■ What to produce
Using the entries below, show all lines with the string "patients".
:: Data
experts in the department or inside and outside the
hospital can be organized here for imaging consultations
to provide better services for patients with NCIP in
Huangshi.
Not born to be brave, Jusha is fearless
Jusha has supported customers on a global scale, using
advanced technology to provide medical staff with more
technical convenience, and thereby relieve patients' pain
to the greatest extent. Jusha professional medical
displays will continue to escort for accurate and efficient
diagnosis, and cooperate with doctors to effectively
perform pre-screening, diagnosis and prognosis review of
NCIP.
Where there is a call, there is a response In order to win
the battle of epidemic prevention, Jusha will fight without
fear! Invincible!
::::
■ Written response
to provide better services for patients with NCIP in
technical convenience, and thereby relieve patients' pain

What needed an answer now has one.